I went to a school that had next to no socializing outside of the academic day -- my school was a commuter school that packed up and disappeared on the weekends. Instead of entirely missing out on what I then believed to be the point of college, ie binge drinking and finger banging, I would hit up some nearby friends I went to high school with who attended a really good school that had a boisterous Greek scene. It was relatively small scene, popularly known to be around 500 of the 4500 students, but that didn't negate the indomitable urge to drink to complete excess several nights a week that seems to be present in almost every 18-22 year old.

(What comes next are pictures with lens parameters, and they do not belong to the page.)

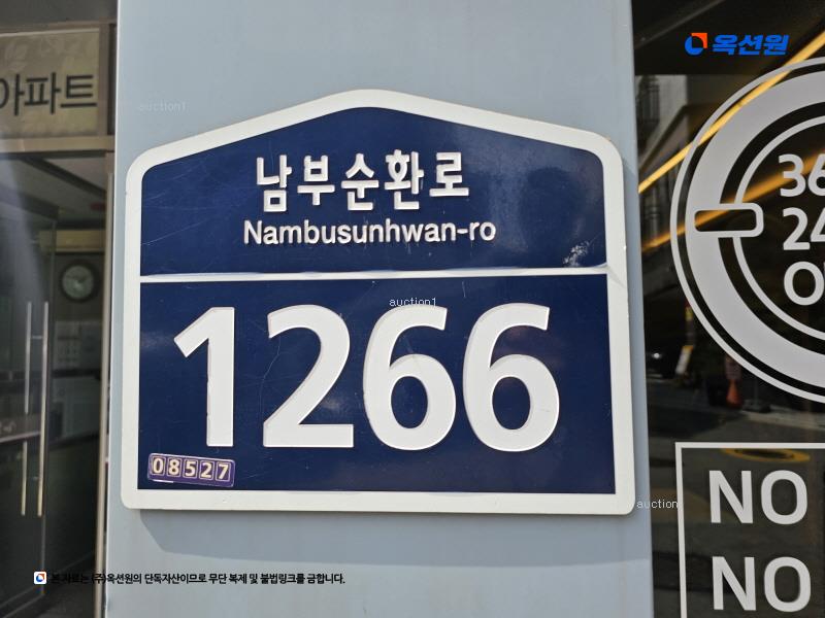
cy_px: 309
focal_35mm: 23
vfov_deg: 58.9
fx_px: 548
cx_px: 412
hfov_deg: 73.9
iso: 10
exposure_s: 1/276
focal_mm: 6.3
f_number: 1.7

I had this outsider's perspective on this group for about 3 years while I was visiting these friends. One frat I became somewhat close with and so I'd at least start my nights there, if not spend entire weekends with. I got to see this craziness, this reckless irresponsibility night after night, without having signed up for any of it. The roof/porch drinking, the ladder climbing, garden wall balancing act, the sticking-random-things-up-one's-ass, the questionable hooking up, the fights, the falls, all done while completely sauced, all this shit really does happen. And as someone who strives to be an aware and empathic and responsible person, all the while trying to have fun, it sometimes really rubbed me the wrong way, how everything was always so turned up to 11 out of 10 and no one gave a second thought.
I had and still have some of the thoughts beautifully articulated in the article, and many conversations with friends about how unsustainable all this behavior is, but ultimately we're only in control of ourselves, we can't control any of these other people or the political and cultural landscape that makes these things happen, so let's LOL and join the fun until we graduate.
This article does more than articulate some of our rambles and thoughts, but does a good job of revealing some of the powers at play and creating a sense of alarm about all this. An alarm that I think any reasonable parent or donor who read this could get behind. And it's hilarious at times, sharp at others. This article describes a problem, a growing problem, that doesn't seem like it will ever spontaneously just go away.